26 Oct 2017 - 27 Oct 2017
The Law and Policy of the World Trade Organization
Since its formation in 1995, The World Trade Organization (WTO) has been playing a seminal role in defining and shaping rules of trade among nations. Its legal regime covers a vast area of policy-making, ranging from the regulation of services and investments to the protection and enforcement of intellectual property rights. As the primary organisation in the field of economic globalization, its Dispute Settlement Understanding (DSU) created the first ever binding decision-making apparatus on the multilateral level. Any serious attempt to understand the nature and development of international economic law requires a careful and detailed study of the WTO and its rules and jurisprudence.
Aiming to increase understanding and appreciation of the purposes and functions of the WTO, Asian Academy of International Law has invited Prof Zhang Yue-jiao (former Member and Chair of WTO Appellate Body) and Prof Julien Chaisse (Faculty of Law, Chinese University of Hong Kong) to deliver a course on WTO's law and policy that offered a comprehensive overview of this evolving legal and regulatory order.
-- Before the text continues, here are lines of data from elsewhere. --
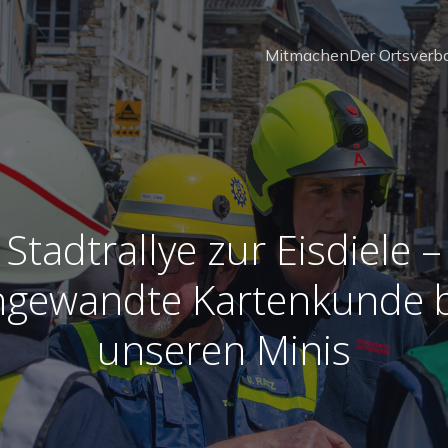
Mitmachen
Der Ortsverb
Stadtrallye zur Eisdiele –
ngewandte Kartenkunde b
unseren Minis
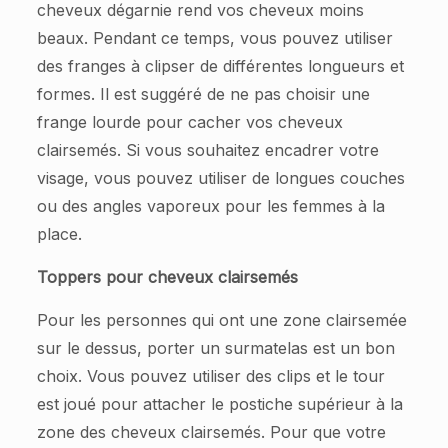
cheveux dégarnie rend vos cheveux moins
beaux. Pendant ce temps, vous pouvez utiliser
des franges à clipser de différentes longueurs et
formes. Il est suggéré de ne pas choisir une
frange lourde pour cacher vos cheveux
clairsemés. Si vous souhaitez encadrer votre
visage, vous pouvez utiliser de longues couches
ou des angles vaporeux pour les femmes à la
place.
Toppers pour cheveux clairsemés
Pour les personnes qui ont une zone clairsemée
sur le dessus, porter un surmatelas est un bon
choix. Vous pouvez utiliser des clips et le tour
est joué pour attacher le postiche supérieur à la
zone des cheveux clairsemés. Pour que votre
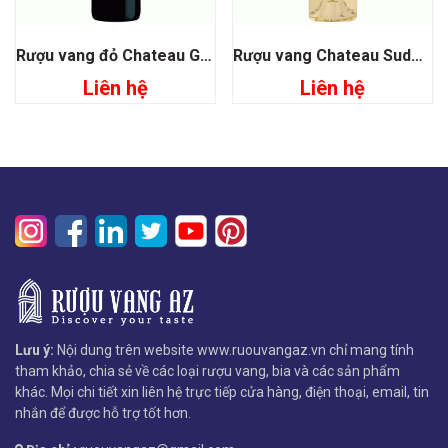
Rượu vang đỏ Chateau Garreau Bordeaux Superieur
Rượu vang Chateau Suduiraut S De Suduiraut
Liên hệ
Liên hệ
Lưu ý:
Nội dung trên website www.ruouvangaz.vn chỉ mang tính
tham khảo, chia sẻ về các loại rượu vang, bia và các sản phẩm
khác. Mọi chi tiết xin liên hệ trực tiếp cửa hàng, điện thoại, email, tin
nhắn để được hỗ trợ tốt hơn.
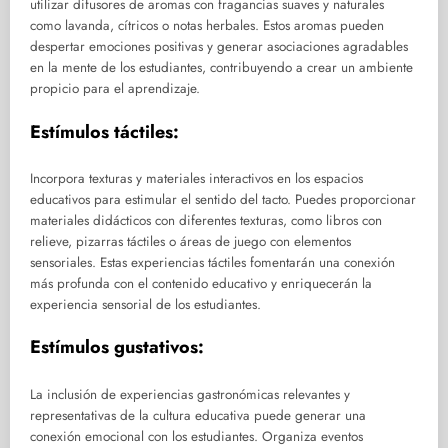
utilizar difusores de aromas con fragancias suaves y naturales
como lavanda, cítricos o notas herbales. Estos aromas pueden
despertar emociones positivas y generar asociaciones agradables
en la mente de los estudiantes, contribuyendo a crear un ambiente
propicio para el aprendizaje.
Estímulos táctiles:
Incorpora texturas y materiales interactivos en los espacios
educativos para estimular el sentido del tacto. Puedes proporcionar
materiales didácticos con diferentes texturas, como libros con
relieve, pizarras táctiles o áreas de juego con elementos
sensoriales. Estas experiencias táctiles fomentarán una conexión
más profunda con el contenido educativo y enriquecerán la
experiencia sensorial de los estudiantes.
Estímulos gustativos:
La inclusión de experiencias gastronómicas relevantes y
representativas de la cultura educativa puede generar una
conexión emocional con los estudiantes. Organiza eventos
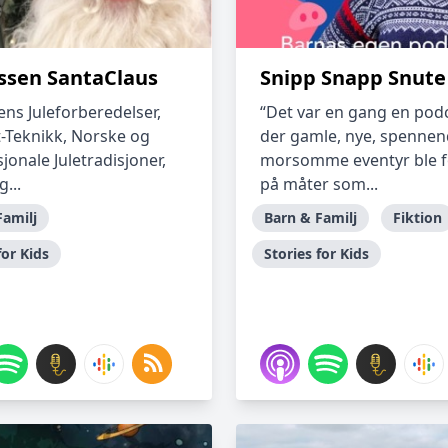
issen SantaClaus
Snipp Snapp Snute
ens Juleforberedelser,
“Det var en gang en podc
t-Teknikk, Norske og
der gamle, nye, spenne
jonale Juletradisjoner,
morsomme eventyr ble f
...
på måter som...
Familj
Barn & Familj
Fiktion
for Kids
Stories for Kids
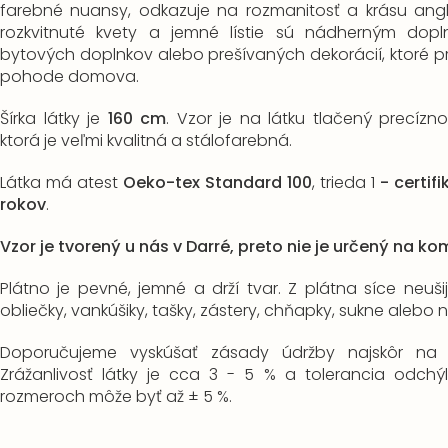
farebné nuansy, odkazuje na rozmanitosť a krásu ang
rozkvitnuté kvety a jemné lístie sú nádherným dop
bytových doplnkov alebo prešívaných dekorácií, ktoré p
pohode domova.
Šírka látky je
160 cm
. Vzor je na látku tlačený precíz
ktorá je veľmi kvalitná a stálofarebná.
Látka má atest
Oeko-tex Standard 100
, trieda 1
-
certif
rokov
.
Vzor je tvorený u nás v Darré, preto nie je určený na ko
Plátno je pevné, jemné a drží tvar. Z plátna síce neušije
obliečky, vankúšiky, tašky, zástery, chňapky, sukne alebo
Doporučujeme vyskúšať zásady údržby najskôr na 
Zrážanlivosť látky je cca 3 - 5 % a t
olerancia odchý
rozmeroch môže byť až ± 5 %.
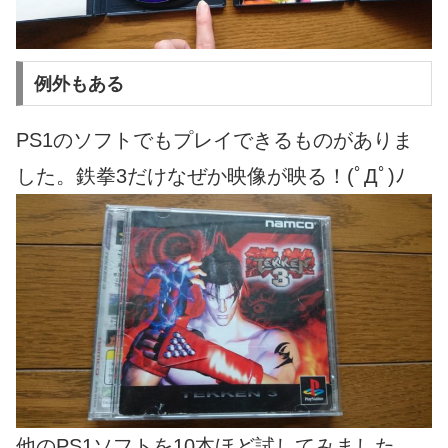
例外もある
PS1のソフトでもプレイできるものがありま
した。鉄拳3だけなぜか映像が映る！(ﾟДﾟ)ﾉ
他のPS1ソフトを10本ほど試してみました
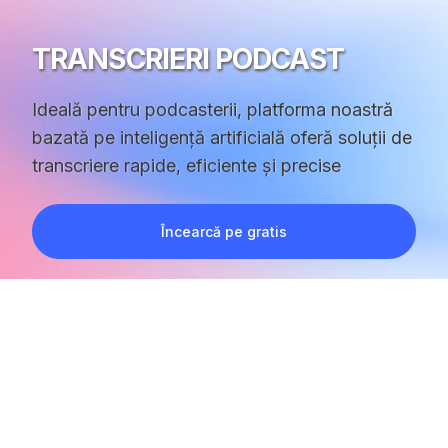
TRANSCRIERI PODCAST
Ideală pentru podcasterii, platforma noastră
bazată pe inteligență artificială oferă soluții de
transcriere rapide, eficiente și precise
Încearcă pe gratis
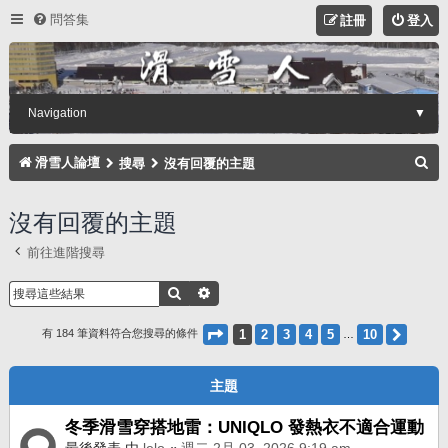
問答集
註冊
登入
Navigation
▼
搜
滑雪人論壇
搜尋
沒有回覆的主題
尋
沒有回覆的主題
前往進階搜尋
搜尋
進階搜尋
第
1
頁 (共
10
頁)
1
2
3
4
5
10
下一
有 184 筆資料符合您搜尋的條件
…
主題
冬季滑雪穿搭地雷：UNIQLO 發熱衣不適合運動
最後發表 由
lelo
«
週二 2月 03, 2026 9:19 am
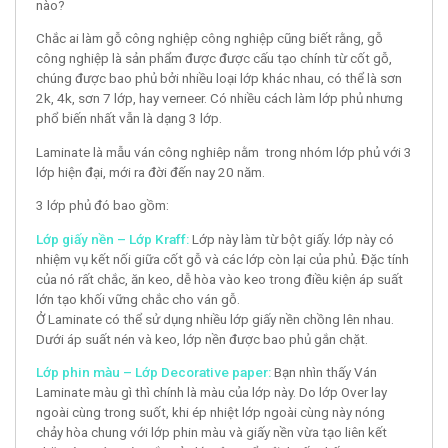
nào?
Chắc ai làm gỗ công nghiệp công nghiệp cũng biết rằng, gỗ
công nghiệp là sản phẩm được được cấu tạo chính từ cốt gỗ,
chúng được bao phủ bởi nhiều loại lớp khác nhau, có thể là sơn
2k, 4k, sơn 7 lớp, hay verneer. Có nhiều cách làm lớp phủ nhưng
phổ biến nhất vẫn là dạng 3 lớp.
Laminate là mẫu ván công nghiêp nằm trong nhóm lớp phủ với 3
lớp hiện đại, mới ra đời đến nay 20 năm.
3 lớp phủ đó bao gồm:
Lớp giấy nền – Lớp Kraff:
Lớp này làm từ bột giấy. lớp này có
nhiệm vụ kết nối giữa cốt gỗ và các lớp còn lại của phủ. Đặc tính
của nó rất chắc, ăn keo, dễ hòa vào keo trong điều kiện áp suất
lớn tạo khối vững chắc cho ván gỗ.
Ở Laminate có thể sử dụng nhiều lớp giấy nền chồng lên nhau.
Dưới áp suất nén và keo, lớp nền được bao phủ gắn chặt.
Lớp phin màu – Lớp Decorative paper:
Bạn nhìn thấy Ván
Laminate màu gì thì chính là màu của lớp này. Do lớp Over lay
ngoài cùng trong suốt, khi ép nhiệt lớp ngoài cùng này nóng
chảy hòa chung với lớp phin màu và giấy nền vừa tạo liên kết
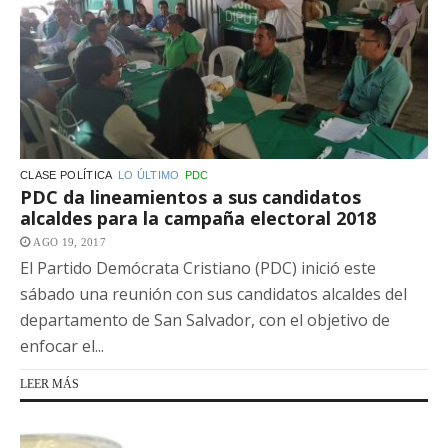
CLASE POLÍTICA
LO ÚLTIMO
PDC
PDC da lineamientos a sus candidatos
alcaldes para la campaña electoral 2018
AGO 19, 2017
El Partido Demócrata Cristiano (PDC) inició este
sábado una reunión con sus candidatos alcaldes del
departamento de San Salvador, con el objetivo de
enfocar el...
LEER MÁS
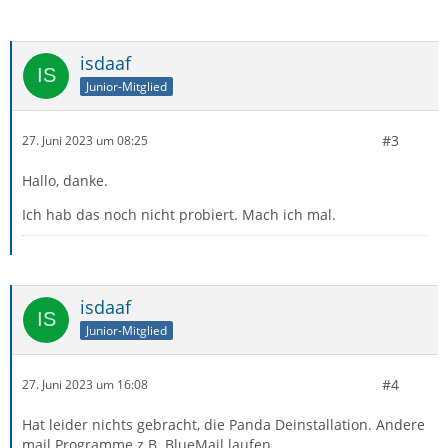
isdaaf
Junior-Mitglied
#3
27. Juni 2023 um 08:25
Hallo, danke.
Ich hab das noch nicht probiert. Mach ich mal.
isdaaf
Junior-Mitglied
#4
27. Juni 2023 um 16:08
Hat leider nichts gebracht, die Panda Deinstallation. Andere
mail Programme z.B. BlueMail laufen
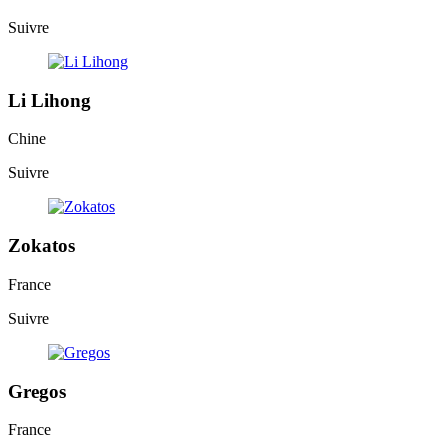
Suivre
Li Lihong
Chine
Suivre
Zokatos
France
Suivre
Gregos
France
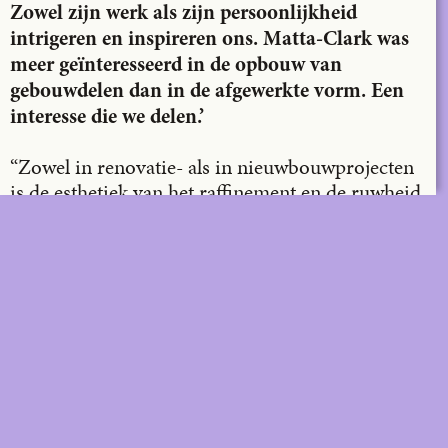
Zowel zijn werk als zijn persoonlijkheid
intrigeren en inspireren ons. Matta-Clark was
meer geïnteresseerd in de opbouw van
gebouwdelen dan in de afgewerkte vorm. Een
interesse die we delen.’
“Zowel in renovatie- als in nieuwbouwprojecten
is de esthetiek van het raffinement en de ruwheid
tijdens de ruwbouwfase poëtischer dan de
afgewerkte toestand. De letterlijke ontledingen,
ontmantelingen en uitsnijdingen van Matta-Clark
waarbij perspectieven en lichtinvallen werden
gegenereerd, vormen ook een grote inspiratie.
Zijn werk is achterliggend steeds aanwezig
wanneer we ontwerpen en we gebruiken het vaak
als referentie.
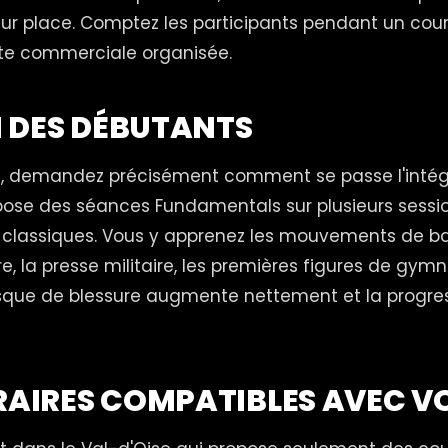
sur place. Comptez les participants pendant un cour
ite commerciale organisée.
VI DES DÉBUTANTS
z, demandez précisément comment se passe l'intég
pose des séances Fundamentals sur plusieurs sessi
classiques. Vous y apprenez les mouvements de bas
re, la presse militaire, les premières figures de gym
isque de blessure augmente nettement et la progress
ORAIRES COMPATIBLES AVEC VO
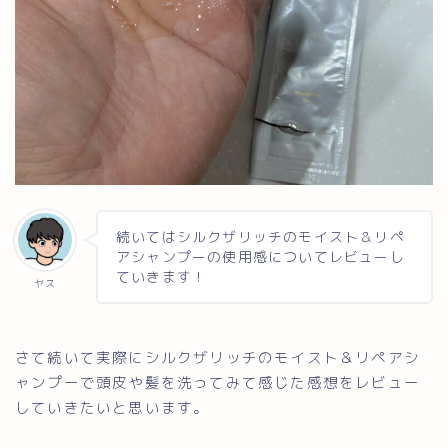
続いてはシルクザリッチのモイスト＆リペ
アシャンプーの使用感についてレビューし
ていきます！
ヤス
さて続いて実際にシルクザリッチのモイスト＆リペアシ
ャンプーで頭皮や髪を洗ってみて感じた感想をレビュー
していきたいと思います。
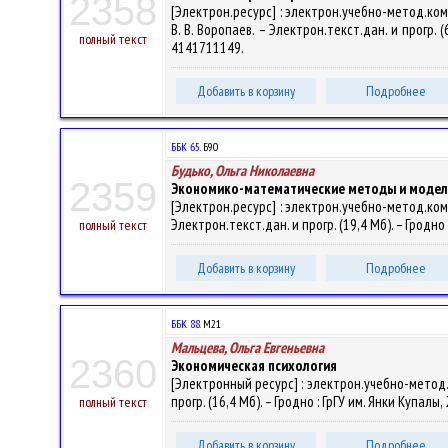
2358
[Электрон.ресурс] : электрон.учебно-метод.ко
В. В. Воропаев. – Электрон.текст.дан. и прогр. (
полный текст
4141711149.
Добавить в корзину
Подробнее
ББК 65.
Б90
Будько, Ольга Николаевна
2359
Экономико-математические методы и модел
[Электрон.ресурс] : электрон.учебно-метод.ко
Электрон.текст.дан. и прогр. (19,4 Мб). – Гродно 
полный текст
Добавить в корзину
Подробнее
ББК 88.
М21
Мальцева, Ольга Евгеньевна
2360
Экономическая психология
[Электронный ресурс] : электрон.учебно-метод.к
прогр. (16,4 Мб). – Гродно : ГрГУ им. Янки Купалы
полный текст
Добавить в корзину
Подробнее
Starting with an introduction that outlined WTO’s law and policy, Prof Zhang then aptly brought to the fore a trade in goods case study of “USA v China Measures Relating to the Exportation of Rare Earth”, elaborating on the execution and the impact of certain restrictions such as export duties, export quotas, and posing limitation on exporting enterprises.
As a leading consultant to a number of international organisations and governments, Prof Chaisse started with a legal analysis of tariffs, quotas and voluntary export restraints, he then expounded on specific rules applicable to these mechanisms in the context of the WTO system. He also addressed key issues in the law and economics of trade in services, as well as key political and economic constraints arising from services rule-making and market opening.
Government officials, solicitors and students – even the audience came from a wide spectrum of the legal sector, they have given a very positive feedback unanimously, affirming the practicality and relevancy of this two-day course. AAIL shall continue to organise training on various subjects, aiming to further advance the research and development of International Law in Asia.